Inside the front door. There is a small "foyer," so to speak.

When I'm working at the nook table, this is the view out the window and door. I love the branches. I'd swear I've used "skeletal branches" in my stories so many times it's not even funny.

The view out the small window to the left of the door if you look directly out of it.

A view of the small "foyer" and bedroom. I really love the yin-yang fish scroll on the wall.

Entering the bedroom.

What I consider this place's showpiece--the gorgeous bedroom window.

There is a very small window to the left as you walk into the bedroom. Here's the view out that window.

Exiting the bedroom door to the small porch.

The full view out the bedroom window. I love the light. Once I bed down for the night I open the curtains so I can enjoy the dawn.

The view out the top window.

Another view out the bedroom window.

This is the garden - I can see it out my bedroom window.

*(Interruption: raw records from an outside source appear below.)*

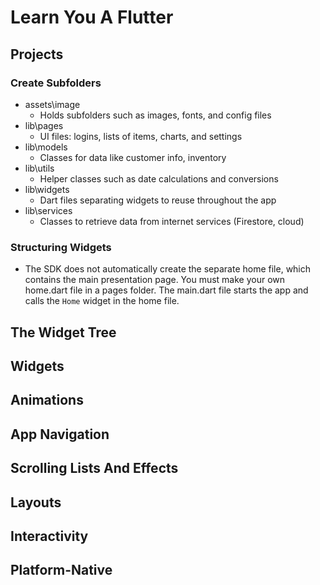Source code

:# Learn You A Flutter

## Projects

### Create Subfolders
* assets\image
  * Holds subfolders such as images, fonts, and config files
* lib\pages
  * UI files: logins, lists of items, charts, and settings
* lib\models
  * Classes for data like customer info, inventory
* lib\utils
  * Helper classes such as date calculations and conversions
* lib\widgets
  * Dart files separating widgets to reuse throughout the app
* lib\services
  * Classes to retrieve data from internet services (Firestore, cloud)

### Structuring Widgets
* The SDK does not automatically create the separate home file, which contains the main presentation page. You must make your own home.dart file in a pages folder. The main.dart file starts the app and calls the `Home` widget in the home file.

## The Widget Tree
## Widgets
## Animations
## App Navigation
## Scrolling Lists And Effects
## Layouts
## Interactivity
## Platform-Native
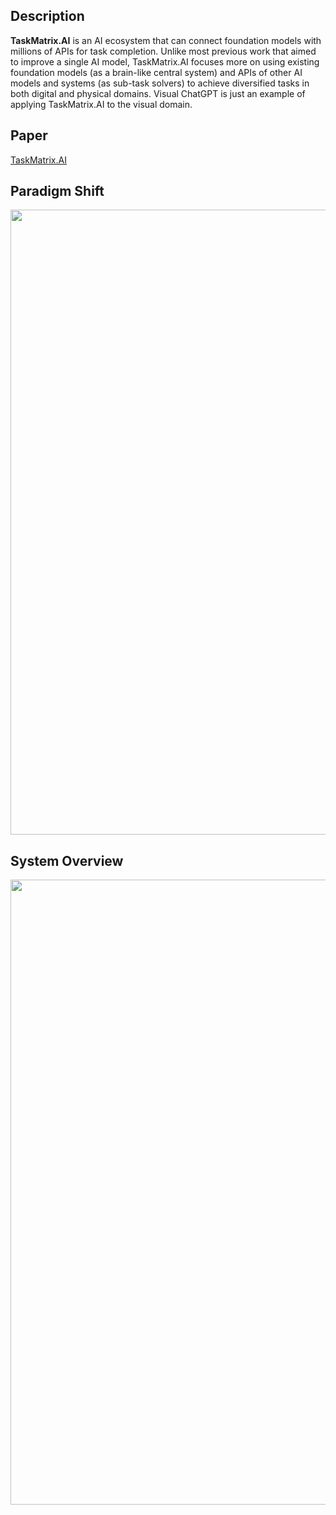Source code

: ## Description
**TaskMatrix.AI** is an AI ecosystem that can connect foundation models with millions of APIs for task completion. Unlike most previous work that aimed to improve a single AI model, TaskMatrix.AI focuses more on using existing foundation models (as a brain-like central system) and APIs of other AI models and systems (as sub-task solvers) to achieve diversified tasks in both digital and physical domains. Visual ChatGPT is just an example of applying TaskMatrix.AI to the visual domain.

## Paper
[TaskMatrix.AI](https://arxiv.org/abs/2303.16434)

## Paradigm Shift
<img src="https://github.com/microsoft/visual-chatgpt/blob/main/assets/paradigm.png" width="1000">

## System Overview
<img src="https://github.com/microsoft/visual-chatgpt/blob/main/assets/overview.png" width="1000">
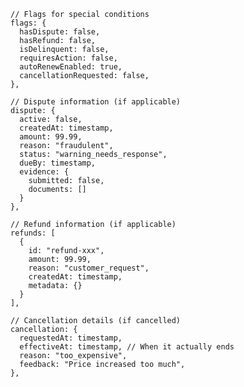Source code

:     // Flags for special conditions
    flags: {
      hasDispute: false,
      hasRefund: false,
      isDelinquent: false,
      requiresAction: false,
      autoRenewEnabled: true,
      cancellationRequested: false,
    },

    // Dispute information (if applicable)
    dispute: {
      active: false,
      createdAt: timestamp,
      amount: 99.99,
      reason: "fraudulent",
      status: "warning_needs_response",
      dueBy: timestamp,
      evidence: {
        submitted: false,
        documents: []
      }
    },

    // Refund information (if applicable)
    refunds: [
      {
        id: "refund-xxx",
        amount: 99.99,
        reason: "customer_request",
        createdAt: timestamp,
        metadata: {}
      }
    ],

    // Cancellation details (if cancelled)
    cancellation: {
      requestedAt: timestamp,
      effectiveAt: timestamp, // When it actually ends
      reason: "too_expensive",
      feedback: "Price increased too much",
    },
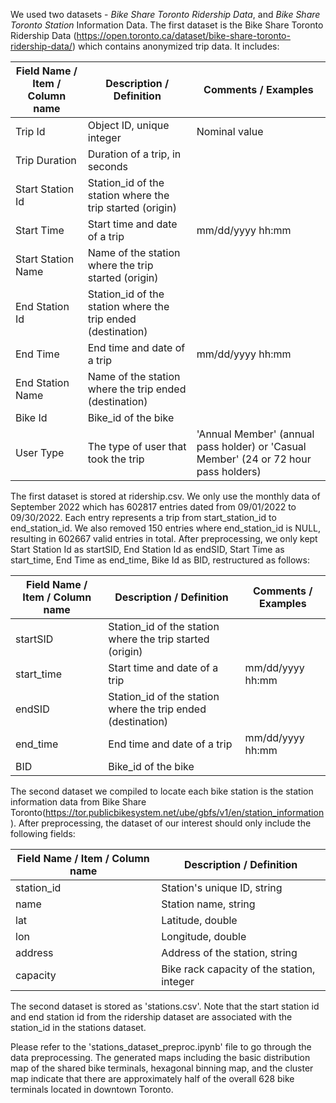 We used two datasets - *Bike Share Toronto Ridership Data*, and *Bike Share Toronto Station* Information Data.
The first dataset is the Bike Share Toronto Ridership Data (https://open.toronto.ca/dataset/bike-share-toronto-ridership-data/) which contains anonymized trip data. It includes:

| Field Name / Item / Column name | Description / Definition                                     | Comments / Examples                                          |
| ------------------------------- | ------------------------------------------------------------ | ------------------------------------------------------------ |
| Trip Id                         | Object ID, unique integer                                    | Nominal value                                                |
| Trip Duration                   | Duration of a trip, in seconds                               |                                                              |
| Start Station Id                | Station_id of the station where the trip started (origin)    |                                                              |
| Start Time                      | Start time and date of a trip                                | mm/dd/yyyy hh:mm                                             |
| Start Station Name              | Name of the station where the trip started (origin)          |                                                              |
| End Station Id                  | Station_id of the station where the trip ended (destination) |                                                              |
| End Time                        | End time and date of a trip                                  | mm/dd/yyyy hh:mm                                             |
| End Station Name                | Name of the station where the trip ended (destination)       |                                                              |
| Bike Id                         | Bike_id of the bike                                          |                                                              |
| User Type                       | The type of user that took the trip                          | 'Annual Member' (annual pass holder) or 'Casual Member' (24 or 72 hour pass holders) |

The first dataset is stored at ridership.csv. We only use the monthly data of September 2022 which has 602817 entries dated from 09/01/2022 to 09/30/2022. Each entry represents a trip from start_station_id to end_station_id. We also removed 150 entries where end_station_id is NULL, resulting in 602667 valid entries in total. After preprocessing, we only kept Start Station Id as startSID, End Station Id as endSID, Start Time as start_time, End Time as end_time, Bike Id as BID, restructured as follows:

| Field Name / Item / Column name | Description / Definition                                     | Comments / Examples |
| ------------------------------- | ------------------------------------------------------------ | ------------------- |
| startSID                        | Station_id of the station where the trip started (origin)    |                     |
| start_time                      | Start time and date of a trip                                | mm/dd/yyyy hh:mm    |
| endSID                          | Station_id of the station where the trip ended (destination) |                     |
| end_time                        | End time and date of a trip                                  | mm/dd/yyyy hh:mm    |
| BID                             | Bike_id of the bike                                          |                     |



The second dataset we compiled to locate each bike station is the station information data from Bike Share Toronto(https://tor.publicbikesystem.net/ube/gbfs/v1/en/station_information). After preprocessing, the dataset of our interest should only include the following fields:

| Field Name / Item / Column name | Description / Definition                   |
| ------------------------------- | ------------------------------------------ |
| station_id                      | Station's unique ID, string                |
| name                            | Station name, string                       |
| lat                             | Latitude, double                           |
| lon                             | Longitude, double                          |
| address                         | Address of the station, string             |
| capacity                        | Bike rack capacity of the station, integer |

The second dataset is stored as 'stations.csv'. Note that the start station id and end station id from the ridership dataset are associated with the station_id in the stations dataset.

Please refer to the 'stations_dataset_preproc.ipynb' file to go through the data preprocessing. The generated maps including the basic distribution map of the shared bike terminals, hexagonal binning map, and the cluster map indicate that there are approximately half of the overall 628 bike terminals located in downtown Toronto.

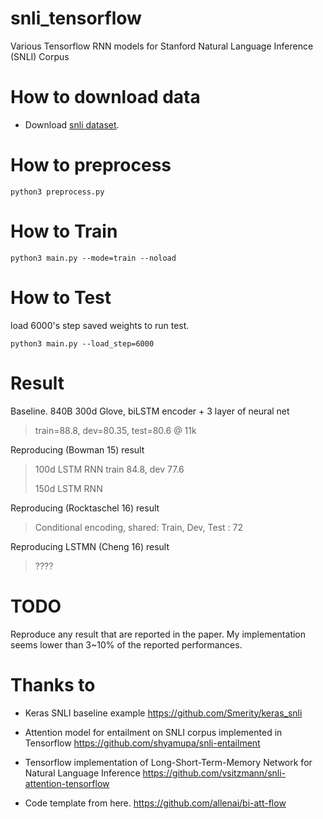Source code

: # snli_tensorflow
Various Tensorflow RNN models for Stanford Natural Language Inference (SNLI) Corpus


# How to download data

* Download [snli dataset](http://nlp.stanford.edu/projects/snli/).


# How to preprocess

`python3 preprocess.py`


# How to Train

`python3 main.py --mode=train --noload`

# How to Test


load 6000's step saved weights to run test. 

`python3 main.py --load_step=6000`

# Result

Baseline. 840B 300d Glove, biLSTM encoder + 3 layer of neural net
> train=88.8, dev=80.35, test=80.6 @ 11k


Reproducing (Bowman 15) result
> 100d LSTM RNN
> train 84.8, dev 77.6
>
> 150d LSTM RNN
> 


Reproducing (Rocktaschel 16) result
> Conditional encoding, shared: Train, Dev, Test : 72

Reproducing LSTMN (Cheng 16) result
> ????


# TODO

Reproduce any result that are reported in the paper. My implementation seems lower than 3~10% of the reported performances. 

# Thanks to

* Keras SNLI baseline example https://github.com/Smerity/keras_snli

* Attention model for entailment on SNLI corpus implemented in Tensorflow https://github.com/shyamupa/snli-entailment

* Tensorflow implementation of Long-Short-Term-Memory Network for Natural Language Inference https://github.com/vsitzmann/snli-attention-tensorflow

* Code template from here. https://github.com/allenai/bi-att-flow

The bedroom ceiling. Some features here remind me of the house I grew up in. My Dad would've loved this place.

The bedroom wardrobe and a view around the corner to the bedroom nook.

The bedroom nook.

The sunrise through the bedroom nook's window.

This is the view of the large window reflected in the bedroom nook's mirror.

The closet. This place has a great deal of storage space.

Exiting the bedroom and a view through to the main living area.

The living area.

View out the living room window.

A view of the living area. I'm standing in the kitchen nook. The beams run through to the bedroom.

This interesting piece of art is perched on the wall at the bedroom end of the apartment.

A view of the eating area and the kitchen.

The eating area. Sometimes I work here.

A view out the eating area window.

The kitchen and bathroom.

The kitchen. It's the most comfortable one to work in I've had up here so far.

View out the kitchen window.

The kitchen skylight.

Time to celebrate!

The winter moon through the kitchen skylight.

This sun is perched on the wall between the kitchen and bathroom.

This is on the wall between the kitchen and the bathroom.

The bathroom.

A candle holder on the bathroom wall.

Stepping out of the bathroom. This bureau is where I have my stereo set up.

View out the window next to the bureau--we're looking here at the underside of the steps that go to the third floor.

Morning coffee.

One of my two workspaces. The other is at the table.